О Владимире Игоревиче Арнольде

«Он учил, но никогда не поучал»

Горестное известие о смерти Владимира Игоревича Арнольда оказалось неожиданным. Несмотря на преследовавшие его в последние годы неприятности со здоровьем, запас жизненных сил в нем, казалось, был больше, чем во всех нас — многочисленных его учениках — вместе взятых. Приезжая ежегодно в Дубнинскую летнюю школу, чтобы поговорить о математике со старшеклассниками, он запросто переплывал туда и обратно Волгу там, где в нее впадает Дубна. Еще в начале мая тверские математики рассказывали мне о том, как за несколько дней до этого случайно встретили Арнольда в Люксембургском саду, после чего он пять часов водил их по Парижу, показывая его скрытую от туристов глянцевыми путеводителями красоту, большим знатоком и ценителем которой он был.

Фото С. Третьяковой с сайта www.mccme.ru/arnold/

Арнольд был нашим учителем, но никогда не поучал. Он давал возможность у себя учиться, показывая, как он думает, рассказывая о том, какие задачи его интересуют сейчас. Дальнейшее уже зависело только от нас — от готовности разбираться, сопоставлять, считать. В течение десятилетий аудитория семинара Арнольда на 14-м этаже мехмата заполнялась людьми, желающими приобщиться к этому источнику мысли. Он всегда тщательно готовился к семинару и знал содержание доклада заранее, нередко лучше докладчика, что позволяло ему во время семинара объяснять суть дела присутствующим и обдумывать возможные направления развития или улучшения доказательства излагаемых результатов, их связи с другими областями математики.

Творческая математическая жизнь Арнольда продолжалась больше 50 лет, и за это время он опубликовал больше 400 работ — не такая уж редкость в компьютерный век. Удивительно, однако, что все эти работы, в том числе книги, написаны от руки — он не видел причин переучиваться, а выработанный им в самом начале пути изящный и точный стиль, сопровождаемый кристальной ясностью мышления, сводил необходимость правок к минимуму. Еще более удивительно то, что в этом потоке работ лишь единицы написаны в соавторстве. В потенциальных соавторах В.И. предвидел — и справедливо — источник ошибок и затягивания процесса. А ученики его получали свободу уже с самых первых своих работ, опубликованных только под их собственными фамилиями, — но всегда подсказанных, а зачастую и переписанных им.

Арнольд был многогранен, и совершенно различные по характеру и математическим пристрастиям люди находили в его идеях и беседах с ним что-то принципиально важное для себя. Поэтому его ученики так непохожи друг на друга, и так зачастую далеки друг от друга наши научные интересы. Вместе с учениками он подготовил и издал книгу «Задачи Арнольда» — уникальный и, по-моему, недооцененный труд, демонстрирующий эволюцию идей, которой, как правило, пренебрегают.

Понесенную потерю всему математическому, всему научному мировому сообществу еще предстоит осознать.

- [Имеющиеся данные]
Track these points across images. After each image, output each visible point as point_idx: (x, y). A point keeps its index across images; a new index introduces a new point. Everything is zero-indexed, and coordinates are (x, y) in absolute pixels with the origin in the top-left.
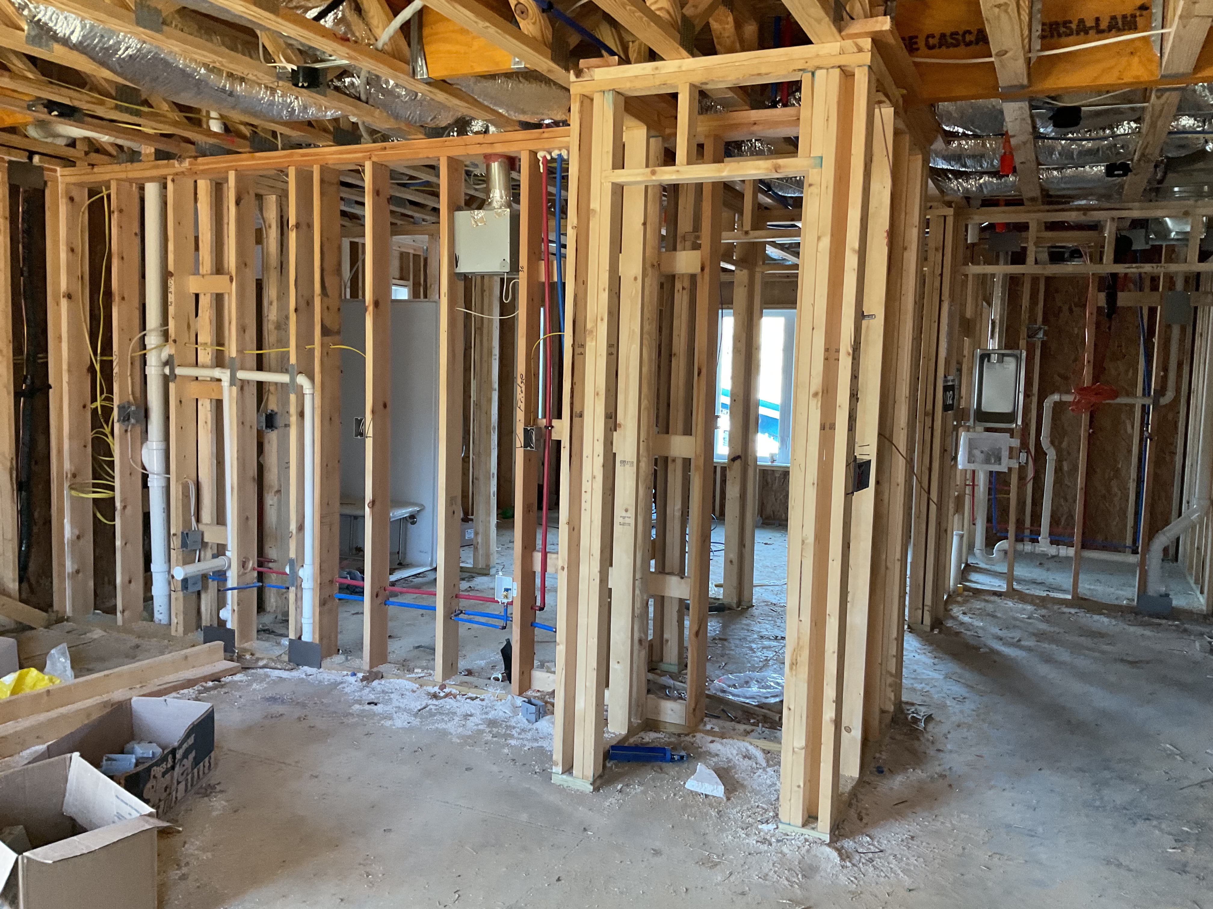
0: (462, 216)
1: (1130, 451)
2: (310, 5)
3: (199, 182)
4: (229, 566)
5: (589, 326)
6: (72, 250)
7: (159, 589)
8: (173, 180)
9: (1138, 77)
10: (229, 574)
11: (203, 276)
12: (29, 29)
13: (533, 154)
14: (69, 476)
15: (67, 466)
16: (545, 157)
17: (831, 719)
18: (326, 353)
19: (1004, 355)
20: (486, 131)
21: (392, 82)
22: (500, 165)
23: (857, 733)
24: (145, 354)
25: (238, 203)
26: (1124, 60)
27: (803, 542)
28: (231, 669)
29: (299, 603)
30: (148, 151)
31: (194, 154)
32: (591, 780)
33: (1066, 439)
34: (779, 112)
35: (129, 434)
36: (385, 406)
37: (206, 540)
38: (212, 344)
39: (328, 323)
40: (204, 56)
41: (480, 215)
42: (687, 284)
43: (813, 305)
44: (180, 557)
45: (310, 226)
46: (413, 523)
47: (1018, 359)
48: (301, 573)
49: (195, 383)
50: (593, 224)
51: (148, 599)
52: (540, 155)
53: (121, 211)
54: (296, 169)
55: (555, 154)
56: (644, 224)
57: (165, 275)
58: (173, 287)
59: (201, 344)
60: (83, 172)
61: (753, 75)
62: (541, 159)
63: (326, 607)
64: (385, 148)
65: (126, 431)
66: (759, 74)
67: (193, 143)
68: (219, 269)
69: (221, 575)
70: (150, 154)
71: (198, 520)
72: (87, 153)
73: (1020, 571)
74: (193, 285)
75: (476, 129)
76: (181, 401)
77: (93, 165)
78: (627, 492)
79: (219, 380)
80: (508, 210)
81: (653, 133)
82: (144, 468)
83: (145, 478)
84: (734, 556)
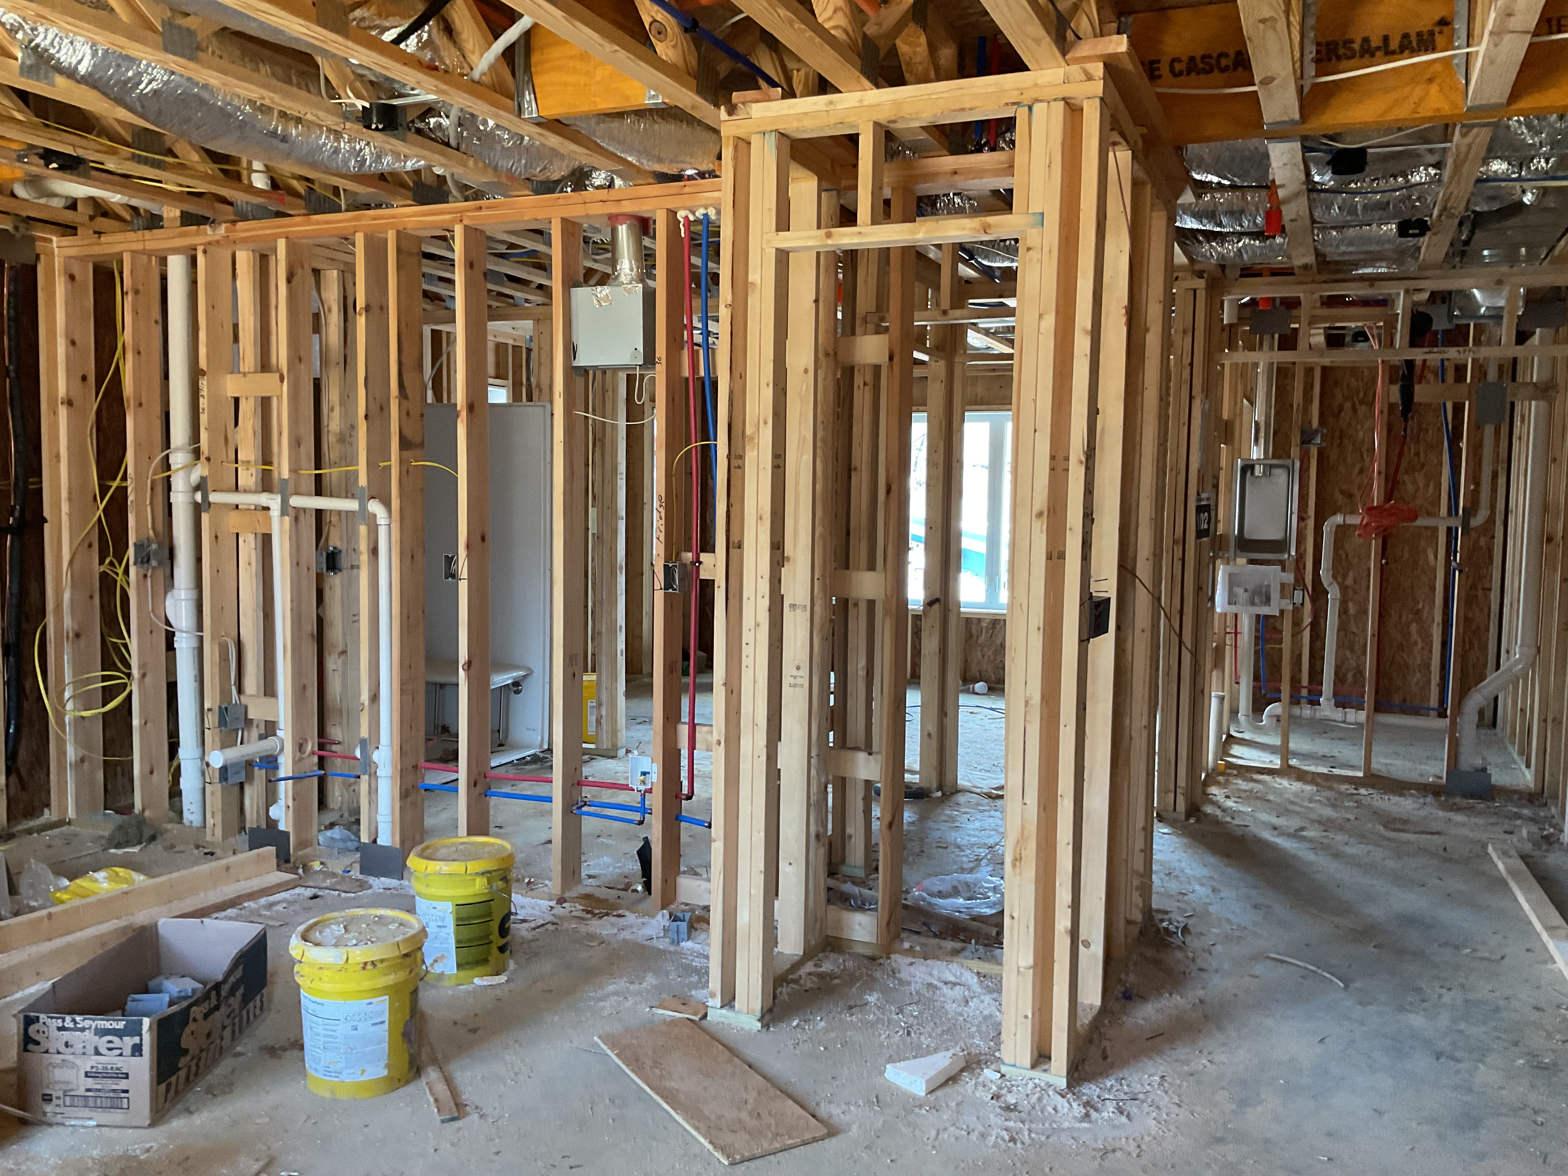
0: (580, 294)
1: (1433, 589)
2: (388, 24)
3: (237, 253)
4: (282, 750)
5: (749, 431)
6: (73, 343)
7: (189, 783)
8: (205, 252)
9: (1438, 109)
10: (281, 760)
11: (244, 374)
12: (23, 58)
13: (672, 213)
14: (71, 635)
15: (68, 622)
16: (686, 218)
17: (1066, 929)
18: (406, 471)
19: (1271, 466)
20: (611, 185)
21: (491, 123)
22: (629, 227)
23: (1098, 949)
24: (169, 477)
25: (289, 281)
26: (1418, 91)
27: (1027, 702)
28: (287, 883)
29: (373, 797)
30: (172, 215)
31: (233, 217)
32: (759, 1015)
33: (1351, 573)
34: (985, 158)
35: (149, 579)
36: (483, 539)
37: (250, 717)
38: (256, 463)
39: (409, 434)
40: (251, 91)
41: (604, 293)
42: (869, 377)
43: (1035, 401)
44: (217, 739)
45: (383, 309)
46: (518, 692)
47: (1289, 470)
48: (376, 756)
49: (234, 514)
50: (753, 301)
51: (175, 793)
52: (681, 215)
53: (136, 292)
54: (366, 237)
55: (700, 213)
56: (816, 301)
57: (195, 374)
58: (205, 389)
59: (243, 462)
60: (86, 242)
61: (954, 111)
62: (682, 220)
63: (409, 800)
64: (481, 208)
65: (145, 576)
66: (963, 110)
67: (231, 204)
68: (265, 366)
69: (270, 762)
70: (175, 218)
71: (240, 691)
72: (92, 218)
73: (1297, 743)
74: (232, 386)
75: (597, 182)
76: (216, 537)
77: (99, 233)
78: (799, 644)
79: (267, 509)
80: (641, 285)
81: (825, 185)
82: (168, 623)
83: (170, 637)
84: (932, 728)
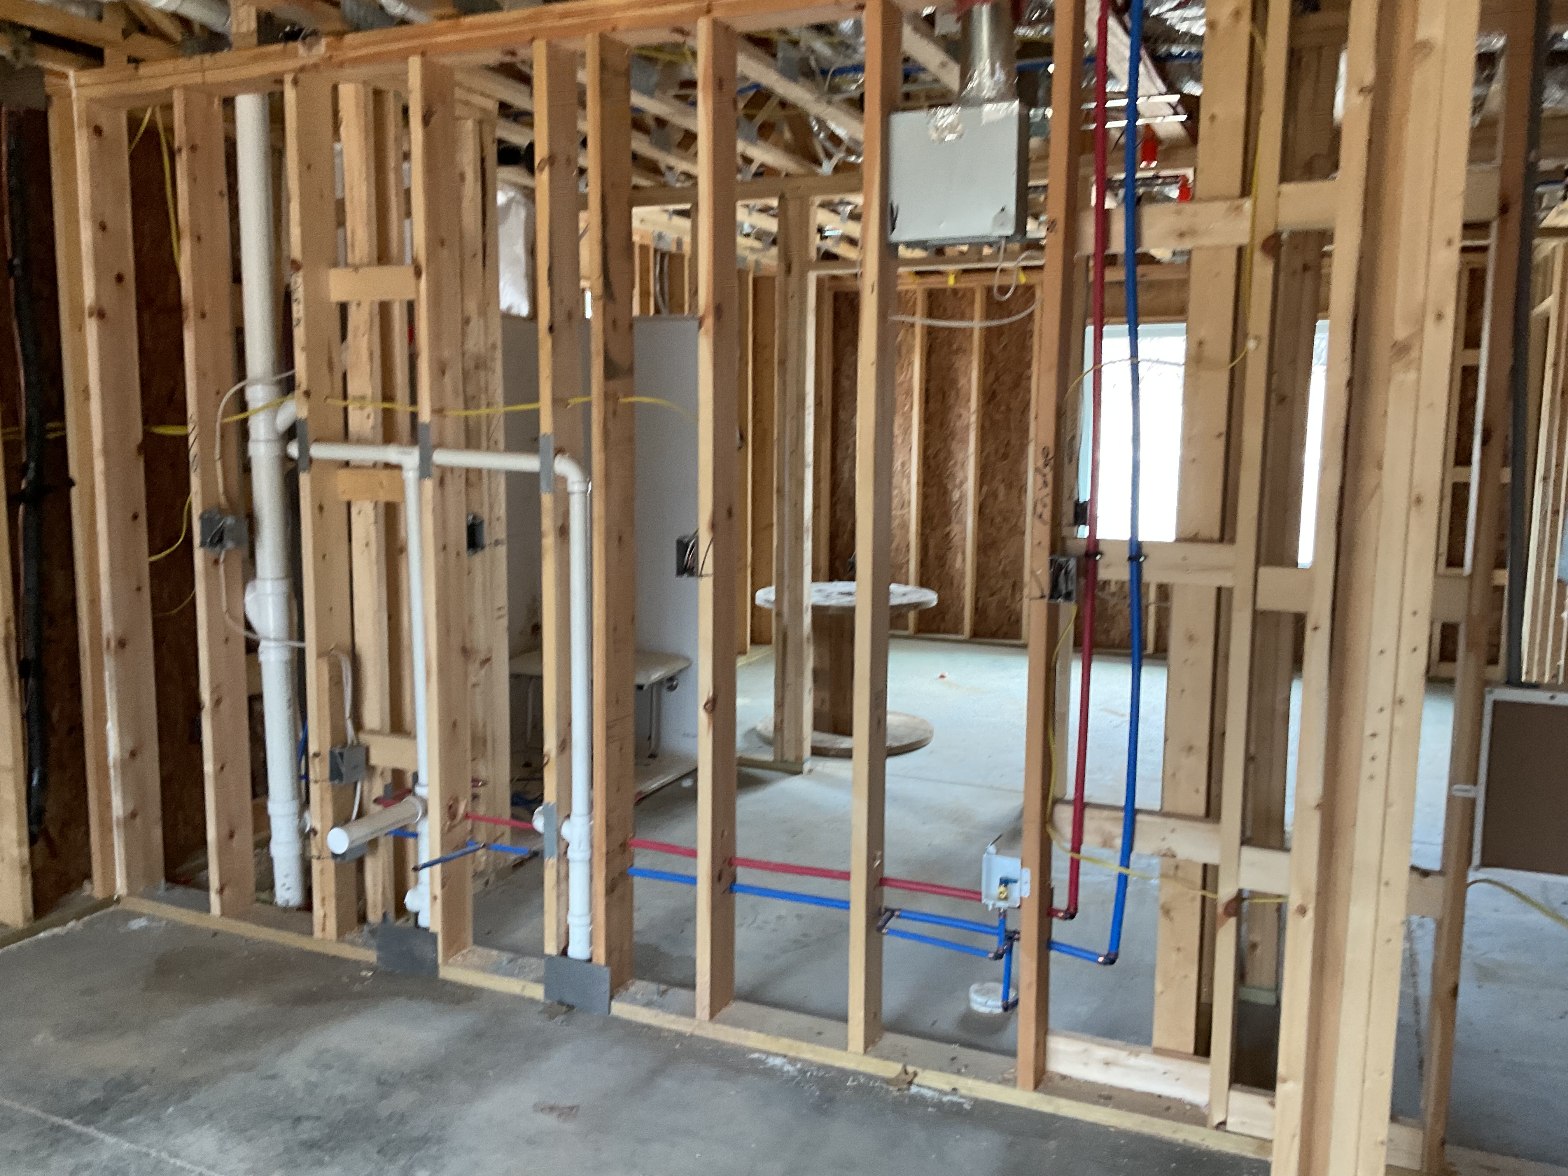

- [Задание] Выпишите без изменений фрагмент текста об Арнольде от слов «Арнольд был многогранен, и» до слов «как правило, пренебрегают.». Листинг для выполнения этого задания не понадобится.

- [Ответ]
Арнольд был многогранен, и совершенно различные по характеру и математическим пристрастиям люди находили в его идеях и беседах с ним что-то принципиально важное для себя. Поэтому его ученики так непохожи друг на друга, и так зачастую далеки друг от друга наши научные интересы. Вместе с учениками он подготовил и издал книгу «Задачи Арнольда» — уникальный и, по-моему, недооцененный труд, демонстрирующий эволюцию идей, которой, как правило, пренебрегают.